Will this merger make Albertsons bigger than other iconic Idaho companies like Micron and Simplot?
It already is. Albertsons has $61 billion in annual revenues, compared with Micron’s $20 billion and Simplot’s $7 billion. When Albertsons goes public, Micron will no longer be Idaho’s largest publicly traded company. (Simplot is family owned.)
Micron will still hold the title of the Treasure Valley’s largest for-profit employer, since it has about 6,800 local employees. Albertsons has just under 4,700 employees in Idaho.
Do investors like this deal?
It’s hard to say. Shares of Rite Aid closed at $2.20 Tuesday, up just seven cents since Monday’s close. A year ago, they were trading at nearly $6.
Because Albertsons is privately held, it has no public stock price to track. The company has been reporting profits on its operations but losing hundreds of millions of dollars per year since 2014 because of debt from its big takeovers.
But one of Cerberus’ partners is Kimco Realty Corp., a real estate investment-trust business that is publicly traded and owns about 10 percent of Albertsons. Its shares closed up just 5 cents at $15.25.
“As significant shareholders, we are very optimistic about the future of the combined company,” said Lenard Tessler, senior managing director at Cerberus, who will serve as lead director on the merged company’s nine-member board.
Current Rite Aid stockholders, who must still approve the deal, can choose to exchange 10 shares of Rite Aid stock for one share of Albertsons common stock plus $1.83 in cash or 1.079 shares of Albertsons stock.
The deal will give Rite Aid shareholders ownership of between 28 percent and 29.6 percent of the combined company at the moment before public trading begins. Albertsons shareholders will have the rest —70.4 percent to 72 percent.
Are more Albertsons changes on the way?
The goods and services Albertsons sells are evolving.
Last fall, Albertsons acquired meal kit company Plated and plans to sell the kits in its stores.
It announced Monday that the store’s customers in the Treasure Valley can have groceries delivered in as few as two hours through the company’s new partnership with Instacart. Instacart will deliver groceries to customers from more than 17 stores in Boise, Meridian, Eagle and Kuna.
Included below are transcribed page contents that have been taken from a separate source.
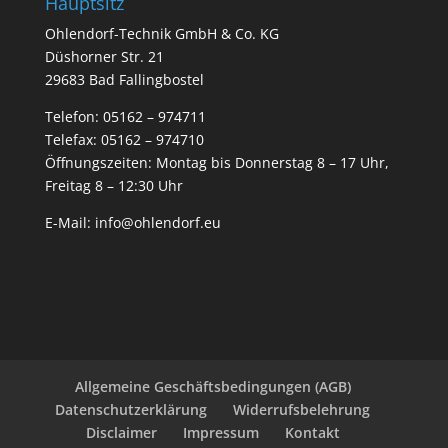
Hauptsitz
Ohlendorf-Technik GmbH & Co. KG
Düshorner Str. 21
29683 Bad Fallingbostel
Telefon:
05162 – 974711
Telefax: 05162 – 974710
Öffnungszeiten: Montag bis Donnerstag 8 – 17 Uhr,
Freitag 8 – 12:30 Uhr
E-Mail:
info@ohlendorf.eu
Allgemeine Geschäftsbedingungen (AGB)
Datenschutzerklärung
Widerrufsbelehrung
Disclaimer
Impressum
Kontakt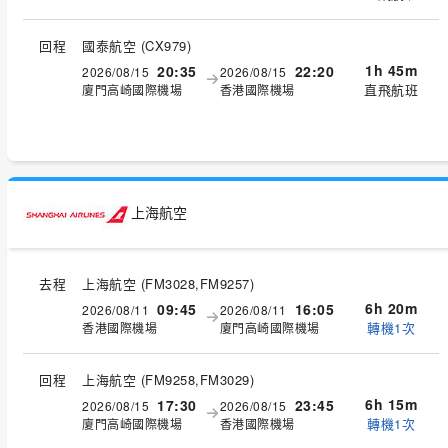
回程
國泰航空
(
CX979
)
1h 45m
20:35
22:20
2026/08/15
2026/08/15
直飛航班
廈門高崎國際機場
香港國際機場
上海航空
去程
上海航空
(
FM3028,FM9257
)
6h 20m
09:45
16:05
2026/08/11
2026/08/11
轉機1次
香港國際機場
廈門高崎國際機場
回程
上海航空
(
FM9258,FM3029
)
6h 15m
17:30
23:45
2026/08/15
2026/08/15
轉機1次
廈門高崎國際機場
香港國際機場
The company also plans to expand its own delivery service, which can usually provide next-day service.
Customers can also place orders online and pick up their items at their local store.
In December, the company opened an Albertsons Express convenience store and gas station near its grocery store at Parkcenter Boulevard and Apple Street. The SuperValu portion of Albertsons sold off 300 fuel centers. The reunified Albertsons acquired nearly 400 gas stations with its purchases of Safeway and Homedale-based Paul’s Markets.
This summer, Albertsons will open a new brand of store, Market Street Idaho, geared toward foodies. The first store, off Broadway Avenue at West Beacon Street and South Grant Avenue, will feature expanded offerings of fresh fruits, vegetables, meats and fish. It will have a food-service area, a beer taproom and space for seating and cooking demonstrations.
A second Market Street Idaho store will open in a former Shopko at West Fairview Avenue and Eagle Road later in the year.
How about more mergers or acquisitions?
Said Miller: “We continue to look at things that will make our company stronger.”